Exercise objective :: Beginning with the line below that contains "нарахування та субсидія на житло" and ending with the line that contains "2012. godine, i", retype every line exactly. Pictures are not copied.

[Transcribed page contents]
'''

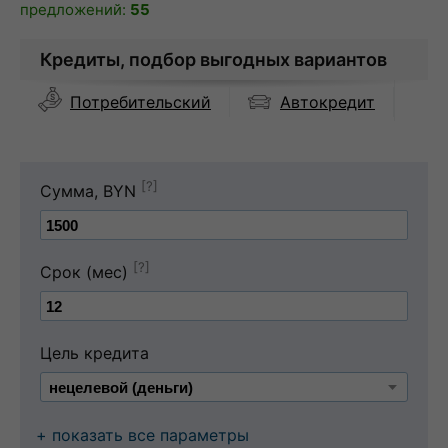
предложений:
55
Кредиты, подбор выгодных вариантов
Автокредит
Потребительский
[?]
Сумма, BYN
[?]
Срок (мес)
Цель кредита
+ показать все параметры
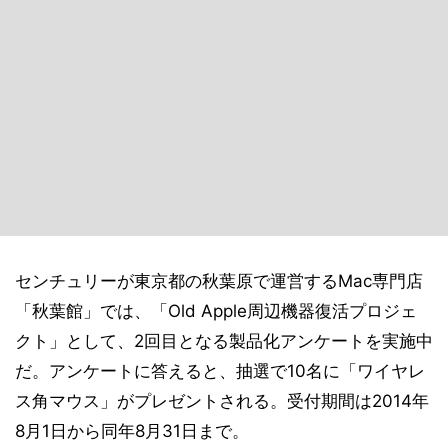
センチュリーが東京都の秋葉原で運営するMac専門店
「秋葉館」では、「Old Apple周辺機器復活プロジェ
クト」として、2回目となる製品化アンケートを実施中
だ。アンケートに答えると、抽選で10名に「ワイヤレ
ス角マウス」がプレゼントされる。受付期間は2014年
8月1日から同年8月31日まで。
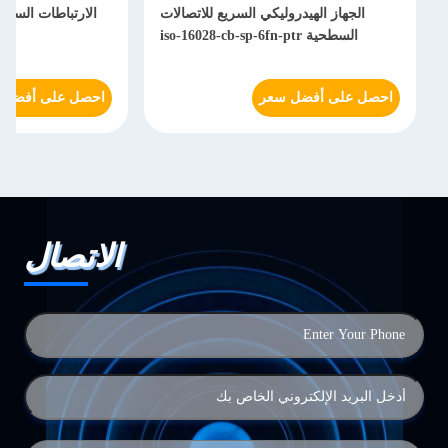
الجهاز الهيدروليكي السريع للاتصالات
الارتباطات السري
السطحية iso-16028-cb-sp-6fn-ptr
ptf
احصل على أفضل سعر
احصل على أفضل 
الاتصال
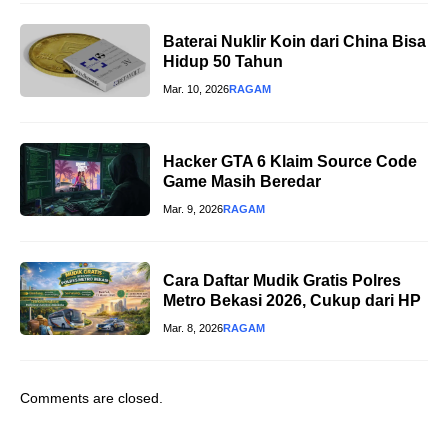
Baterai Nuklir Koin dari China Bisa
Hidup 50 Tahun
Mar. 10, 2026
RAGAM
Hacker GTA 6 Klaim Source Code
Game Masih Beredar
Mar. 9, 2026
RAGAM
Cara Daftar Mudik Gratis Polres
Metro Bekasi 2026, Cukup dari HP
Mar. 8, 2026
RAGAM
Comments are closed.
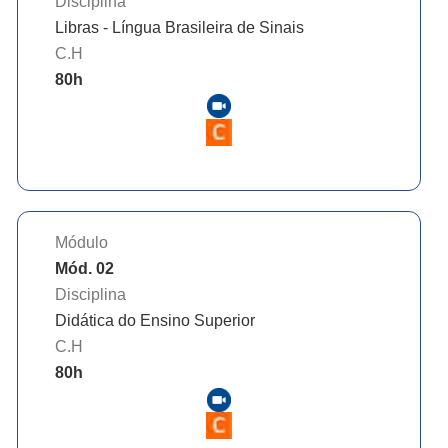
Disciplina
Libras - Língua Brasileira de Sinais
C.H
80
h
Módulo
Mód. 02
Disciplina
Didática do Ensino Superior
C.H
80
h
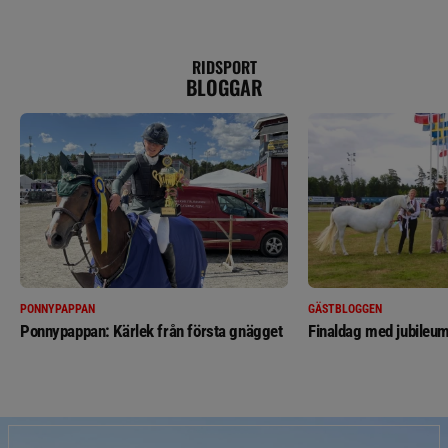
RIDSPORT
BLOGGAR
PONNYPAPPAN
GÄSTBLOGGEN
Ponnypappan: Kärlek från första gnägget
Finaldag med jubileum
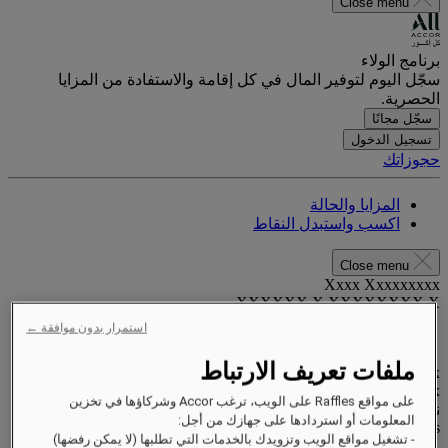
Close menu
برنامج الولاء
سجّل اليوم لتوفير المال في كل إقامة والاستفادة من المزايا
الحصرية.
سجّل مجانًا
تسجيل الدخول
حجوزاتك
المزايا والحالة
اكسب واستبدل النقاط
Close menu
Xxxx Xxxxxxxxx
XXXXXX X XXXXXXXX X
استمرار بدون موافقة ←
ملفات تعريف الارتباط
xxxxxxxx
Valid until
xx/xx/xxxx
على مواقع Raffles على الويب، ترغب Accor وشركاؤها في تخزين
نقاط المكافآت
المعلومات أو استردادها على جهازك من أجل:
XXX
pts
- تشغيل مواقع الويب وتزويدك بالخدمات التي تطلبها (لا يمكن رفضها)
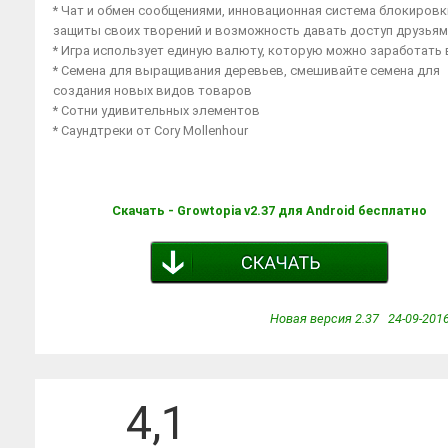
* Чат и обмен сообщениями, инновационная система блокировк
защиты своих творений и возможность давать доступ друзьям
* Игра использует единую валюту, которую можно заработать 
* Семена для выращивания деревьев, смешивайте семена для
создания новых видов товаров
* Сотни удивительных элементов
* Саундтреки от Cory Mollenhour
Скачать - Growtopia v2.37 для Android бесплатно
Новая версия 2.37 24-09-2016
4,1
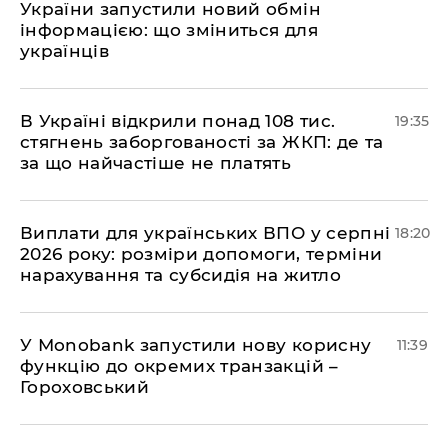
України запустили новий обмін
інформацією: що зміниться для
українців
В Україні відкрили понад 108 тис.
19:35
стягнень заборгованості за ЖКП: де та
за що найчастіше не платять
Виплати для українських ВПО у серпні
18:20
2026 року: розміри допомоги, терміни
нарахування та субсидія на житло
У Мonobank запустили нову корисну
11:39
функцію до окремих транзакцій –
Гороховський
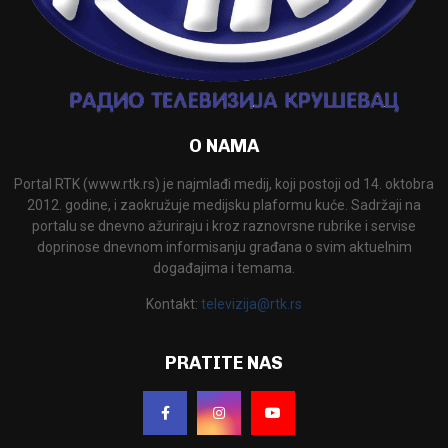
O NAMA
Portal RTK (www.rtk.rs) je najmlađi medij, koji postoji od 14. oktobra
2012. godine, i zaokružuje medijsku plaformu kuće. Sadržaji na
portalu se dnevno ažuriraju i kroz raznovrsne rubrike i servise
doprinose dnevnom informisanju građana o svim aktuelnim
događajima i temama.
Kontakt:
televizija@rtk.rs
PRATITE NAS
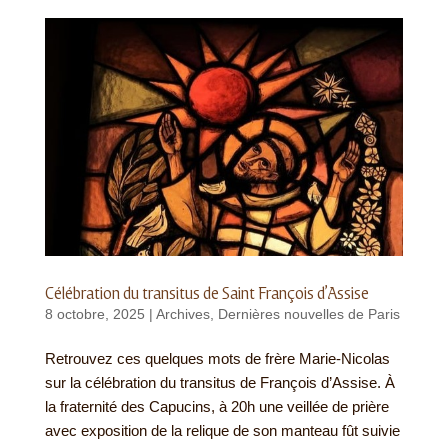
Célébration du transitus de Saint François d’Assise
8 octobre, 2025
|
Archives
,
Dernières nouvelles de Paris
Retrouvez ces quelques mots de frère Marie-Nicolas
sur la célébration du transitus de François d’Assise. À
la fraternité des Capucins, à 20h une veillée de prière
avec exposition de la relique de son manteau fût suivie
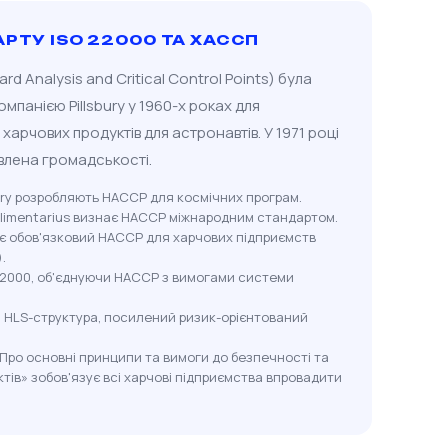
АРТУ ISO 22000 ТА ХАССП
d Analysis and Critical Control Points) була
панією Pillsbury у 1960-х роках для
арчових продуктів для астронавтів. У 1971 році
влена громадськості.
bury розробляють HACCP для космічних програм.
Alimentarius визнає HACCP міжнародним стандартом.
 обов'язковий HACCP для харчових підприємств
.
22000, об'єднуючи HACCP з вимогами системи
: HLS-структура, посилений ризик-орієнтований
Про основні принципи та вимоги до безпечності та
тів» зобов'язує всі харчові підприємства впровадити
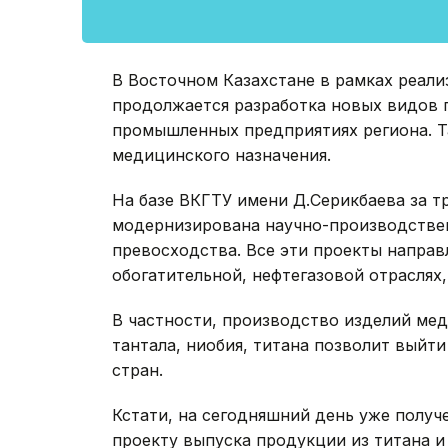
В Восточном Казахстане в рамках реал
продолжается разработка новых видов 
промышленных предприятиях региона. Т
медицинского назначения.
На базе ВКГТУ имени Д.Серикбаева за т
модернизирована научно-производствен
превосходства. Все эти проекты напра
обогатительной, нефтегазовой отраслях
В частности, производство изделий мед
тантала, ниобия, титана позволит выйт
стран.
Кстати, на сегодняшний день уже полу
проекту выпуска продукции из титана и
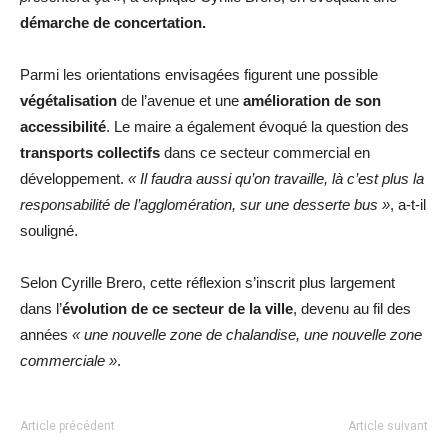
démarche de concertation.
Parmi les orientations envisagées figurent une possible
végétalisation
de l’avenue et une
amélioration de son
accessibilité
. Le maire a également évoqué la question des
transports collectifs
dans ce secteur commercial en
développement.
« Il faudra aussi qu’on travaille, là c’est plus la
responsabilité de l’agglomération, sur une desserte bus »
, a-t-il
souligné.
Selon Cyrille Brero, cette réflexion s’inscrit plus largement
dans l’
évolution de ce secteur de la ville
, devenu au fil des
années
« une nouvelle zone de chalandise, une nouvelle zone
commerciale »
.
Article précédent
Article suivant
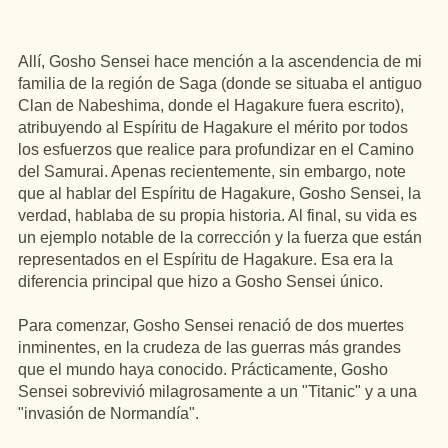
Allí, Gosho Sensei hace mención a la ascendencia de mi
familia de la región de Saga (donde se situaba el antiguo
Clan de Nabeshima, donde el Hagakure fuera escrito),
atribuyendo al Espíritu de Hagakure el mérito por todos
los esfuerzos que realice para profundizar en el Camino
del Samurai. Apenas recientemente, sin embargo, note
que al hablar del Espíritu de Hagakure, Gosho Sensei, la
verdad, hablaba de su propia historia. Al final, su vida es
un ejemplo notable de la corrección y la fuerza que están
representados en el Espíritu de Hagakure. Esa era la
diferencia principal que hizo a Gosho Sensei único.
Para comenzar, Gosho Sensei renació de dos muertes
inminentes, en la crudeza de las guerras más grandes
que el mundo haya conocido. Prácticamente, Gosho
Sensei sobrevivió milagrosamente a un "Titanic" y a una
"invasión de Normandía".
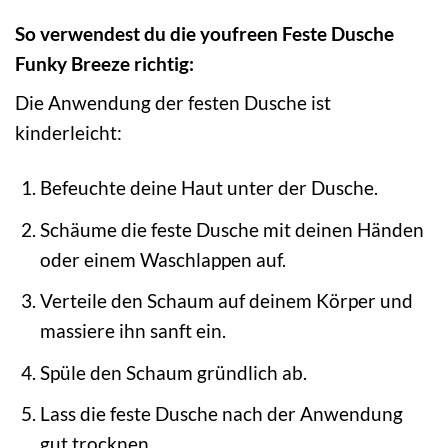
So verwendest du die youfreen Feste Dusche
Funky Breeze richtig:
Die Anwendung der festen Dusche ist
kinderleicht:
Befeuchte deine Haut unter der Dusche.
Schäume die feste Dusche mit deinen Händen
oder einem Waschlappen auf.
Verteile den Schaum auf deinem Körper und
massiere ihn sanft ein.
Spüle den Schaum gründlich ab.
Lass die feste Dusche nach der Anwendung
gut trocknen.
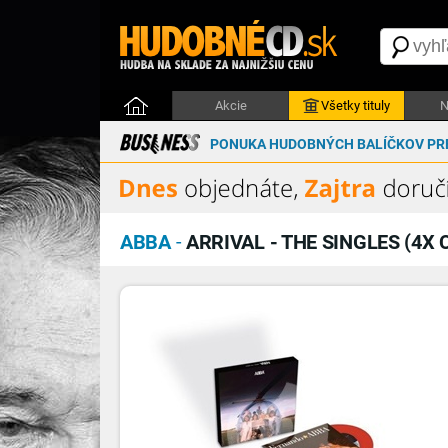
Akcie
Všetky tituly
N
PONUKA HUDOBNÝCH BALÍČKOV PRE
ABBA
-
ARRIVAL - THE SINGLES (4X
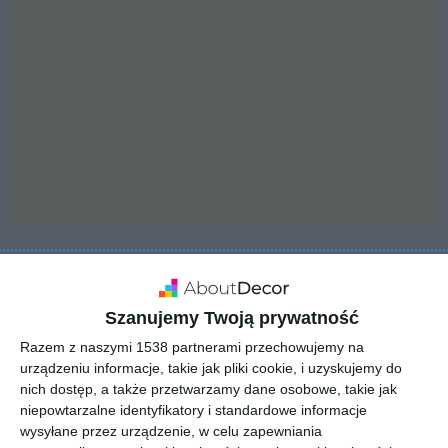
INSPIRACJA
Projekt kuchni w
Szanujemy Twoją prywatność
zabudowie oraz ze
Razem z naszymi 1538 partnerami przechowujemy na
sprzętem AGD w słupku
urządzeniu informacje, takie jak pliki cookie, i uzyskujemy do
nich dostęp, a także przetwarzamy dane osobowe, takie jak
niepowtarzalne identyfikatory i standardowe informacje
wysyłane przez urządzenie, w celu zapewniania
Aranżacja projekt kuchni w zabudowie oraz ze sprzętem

'''

Task output ::
нарахування та субсидія на житло
У Мonobank запустили нову корисну
11:39
функцію до окремих транзакцій –
Гороховський
O NAMA
Portal RTK (www.rtk.rs) je najmlađi medij, koji postoji od 14. oktobra
2012. godine, i zaokružuje medijsku plaformu kuće. Sadržaji na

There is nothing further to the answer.